In this post I describe a flow that has saved me repeatedly in the field:
- take a config snapshot
- run a question set with Batfish
- if the result is not “as expected,” block the merge
Goal: the same six questions for every PR
My minimum set:
- With this change, which prefixes became unreachable?
- Did a new ACL/route-policy cut off any traffic?
- Has default route / next-hop behavior shifted?
- Are BGP/OSPF adjacencies behaving as expected?
- Has any leak between VRFs appeared?
- Did the permission you opened “only here” expand somewhere else?
Setup: bring up Batfish in a container
The most practical approach is Docker.
docker run --rm -d --name batfish -p 9997:9997 -p 9996:9996 batfish/allinone
Batfish ships with two interfaces (which can vary by version):
- service (analysis engine)
- client (you talk to it through pybatfish)

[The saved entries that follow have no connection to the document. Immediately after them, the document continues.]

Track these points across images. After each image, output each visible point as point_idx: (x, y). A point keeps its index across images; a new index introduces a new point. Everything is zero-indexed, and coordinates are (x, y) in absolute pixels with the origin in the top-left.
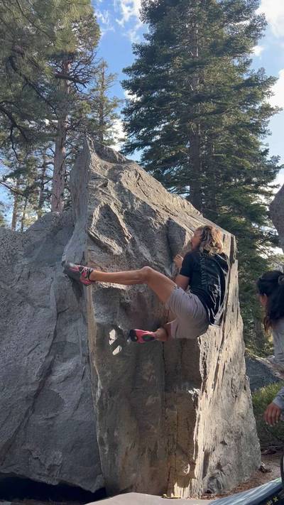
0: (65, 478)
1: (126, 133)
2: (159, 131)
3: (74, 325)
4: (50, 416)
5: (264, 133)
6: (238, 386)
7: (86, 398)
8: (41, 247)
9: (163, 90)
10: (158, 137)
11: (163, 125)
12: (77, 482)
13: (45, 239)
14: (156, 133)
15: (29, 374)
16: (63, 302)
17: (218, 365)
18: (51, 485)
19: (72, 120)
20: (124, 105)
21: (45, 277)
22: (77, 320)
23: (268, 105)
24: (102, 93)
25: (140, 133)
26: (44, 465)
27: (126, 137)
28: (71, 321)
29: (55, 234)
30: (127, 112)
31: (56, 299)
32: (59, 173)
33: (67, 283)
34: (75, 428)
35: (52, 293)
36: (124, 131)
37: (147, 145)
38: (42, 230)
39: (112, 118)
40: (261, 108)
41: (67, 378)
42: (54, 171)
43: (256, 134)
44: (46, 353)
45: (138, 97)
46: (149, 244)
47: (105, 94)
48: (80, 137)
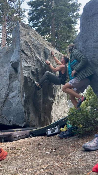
0: (14, 123)
1: (29, 22)
2: (41, 22)
3: (15, 82)
4: (9, 107)
5: (76, 24)
6: (65, 103)
7: (20, 102)
8: (3, 58)
9: (42, 6)
10: (40, 24)
11: (42, 19)
12: (18, 124)
13: (4, 55)
14: (40, 22)
15: (1, 96)
16: (11, 75)
17: (59, 96)
18: (10, 126)
19: (8, 16)
20: (28, 11)
21: (5, 67)
22: (16, 80)
23: (78, 14)
24: (19, 6)
25: (34, 22)
26: (8, 120)
27: (29, 23)
28: (14, 81)
29: (7, 54)
30: (29, 14)
31: (9, 74)
32: (4, 36)
33: (12, 69)
34: (17, 110)
35: (7, 72)
36: (28, 21)
37: (36, 26)
38: (3, 52)
39: (23, 16)
40: (76, 15)
41: (13, 97)
42: (2, 35)
43: (74, 24)
44: (7, 90)
45: (33, 8)
46: (39, 54)
47: (21, 7)
48: (11, 23)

Snapshot structure: config + environment
A Batfish snapshot fundamentally contains:
- Device configurations (in the vendor format)
- (Optional) interface/status/env data
A suggested repo layout:
network/
snapshots/
prod/
configs/
r1.cfg
r2.cfg
hosts/
host1.json
This way “prod snapshot” stays fixed; the PR change produces a new snapshot.
Question set: 3 critical tests that block the PR
1) Reachability: does the expected flow exist?
Sample question: “Does TCP/5432 work from the app VLAN to the DB VLAN?”
- source: app subnet
- destination: db subnet
- protocol/port: tcp/5432
2) ACL: did an unexpected deny appear?
Especially in policies that “deny by default,” the wrong order can produce a major incident.
3) Routing: did next-hop change?
When BGP local-pref, route-map, or IGP metric is touched, an unexpected hairpin can show up.
CI/CD: a PR gate via GitHub Actions
The flow:
- On the PR branch, generate a snapshot (config render / export)
- Start the Batfish container
- Run the question set
- If it fails, the workflow fails → no merge
A simple workflow skeleton:
name: network-precheck
on:
pull_request:
jobs:
batfish:
runs-on: ubuntu-latest
steps:
- uses: actions/checkout@v4
- name: Start Batfish
run: docker run --rm -d --name batfish -p 9997:9997 -p 9996:9996 batfish/allinone
- name: Run questions
run: |
python -m pip install --quiet pybatfish
python scripts/batfish_questions.py --snapshot network/snapshots/pr
I deliberately don’t include the script example in this repo, because every organization’s question set is different. But the template is the same: snapshot + questions + gate.
Operational tips (the things that make a difference in the field)
- Keep the snapshot “close to reality”: use rendered configs (if templating is in play)
- Keep the question set small but pick the critical ones (6–10 questions)
- Format the failure output to drive action: which prefix, which ACL, which device
- Attach the Batfish report to the change ticket (audit trail and trust)
Conclusion
What you’re really doing with Batfish is this: treating the network as “code” and making the change testable. Especially in large networks, this approach drops change risk dramatically and reduces the number of times you say “we noticed it in prod.”